No experimento -descrito em estudo na revista "Psychological Science"- outras pessoas que não tinham sido hipnotizadas também foram instruídas a relacionar uma cor com cada número, mas não cometiam a confusão numérica.
"Isso mostra que, mesmo sem uma hiperconectividade no cérebro, você ainda pode ter sinestesias", diz Cohen Kadosh. O cientista afirma que a hipnose pode reativar conexões que tinham sido suprimidas pelo cérebro.

Habilidade adquirida
Julia Simner, da Universidade de Edimburgo (Escócia), tem mais evidências de que a sinestesia não é resultado de conexões neurais fixadas antes do nascimento. Ela estudou 615 crianças com idades entre seis e sete anos, sendo que oito delas revelaram ser sinestetas de cor e grafema.
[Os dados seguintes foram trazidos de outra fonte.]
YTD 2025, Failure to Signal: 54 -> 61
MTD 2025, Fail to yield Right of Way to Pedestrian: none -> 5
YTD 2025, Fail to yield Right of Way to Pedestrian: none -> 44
Em um ano, as crianças gradualmente associaram mais letras com cores, mostrando que a habilidade delas na verdade se desenvolveu com o tempo, afirma a cientista em artigo na revista "Brain".
Deveríamos todos então tentar desenvolver a sinestesia para adquirir as habilidades dos savants? "A sinestesia está fortemente ligada à capacidades de memória aprimorada, então seria definitivamente uma boa idéia pesquisar", diz Simner.
Já Asher é mais cauteloso, enfatizando que a sinestesia frequentemente distrai quem, por exemplo, está tentando ler ou prestar atenção numa palestra. Ele espera poder desenvolver um teste genético que consiga diagnosticar crianças e alertar os professores das suas dificuldades potenciais.